• **About this exercise**
The lines to extract run from the first line of the entries through the line that contains "[1146,103,1540,127] Coming soon, when"; reproduce exactly those lines and no others.

• **Source information**

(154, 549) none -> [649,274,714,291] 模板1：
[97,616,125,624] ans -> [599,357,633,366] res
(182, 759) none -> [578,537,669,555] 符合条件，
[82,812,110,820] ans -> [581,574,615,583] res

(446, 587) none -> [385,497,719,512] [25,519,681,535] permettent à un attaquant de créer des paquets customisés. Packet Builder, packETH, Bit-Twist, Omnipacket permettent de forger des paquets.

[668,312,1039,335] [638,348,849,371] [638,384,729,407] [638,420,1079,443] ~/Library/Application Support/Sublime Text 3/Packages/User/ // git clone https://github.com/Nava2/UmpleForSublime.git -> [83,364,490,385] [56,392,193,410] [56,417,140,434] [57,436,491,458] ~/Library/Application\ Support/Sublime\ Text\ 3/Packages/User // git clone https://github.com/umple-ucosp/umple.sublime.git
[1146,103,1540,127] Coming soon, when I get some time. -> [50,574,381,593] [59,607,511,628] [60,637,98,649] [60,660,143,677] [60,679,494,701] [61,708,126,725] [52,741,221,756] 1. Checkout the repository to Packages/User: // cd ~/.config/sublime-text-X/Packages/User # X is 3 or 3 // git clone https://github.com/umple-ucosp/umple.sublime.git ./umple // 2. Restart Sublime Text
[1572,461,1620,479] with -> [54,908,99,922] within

• **Written solution**
(154, 549) none -> [649,274,714,291] 模板1：
[97,616,125,624] ans -> [599,357,633,366] res
(182, 759) none -> [578,537,669,555] 符合条件，
[82,812,110,820] ans -> [581,574,615,583] res

(446, 587) none -> [385,497,719,512] [25,519,681,535] permettent à un attaquant de créer des paquets customisés. Packet Builder, packETH, Bit-Twist, Omnipacket permettent de forger des paquets.

[668,312,1039,335] [638,348,849,371] [638,384,729,407] [638,420,1079,443] ~/Library/Application Support/Sublime Text 3/Packages/User/ // git clone https://github.com/Nava2/UmpleForSublime.git -> [83,364,490,385] [56,392,193,410] [56,417,140,434] [57,436,491,458] ~/Library/Application\ Support/Sublime\ Text\ 3/Packages/User // git clone https://github.com/umple-ucosp/umple.sublime.git
[1146,103,1540,127] Coming soon, when I get some time. -> [50,574,381,593] [59,607,511,628] [60,637,98,649] [60,660,143,677] [60,679,494,701] [61,708,126,725] [52,741,221,756] 1. Checkout the repository to Packages/User: // cd ~/.config/sublime-text-X/Packages/User # X is 3 or 3 // git clone https://github.com/umple-ucosp/umple.sublime.git ./umple // 2. Restart Sublime Text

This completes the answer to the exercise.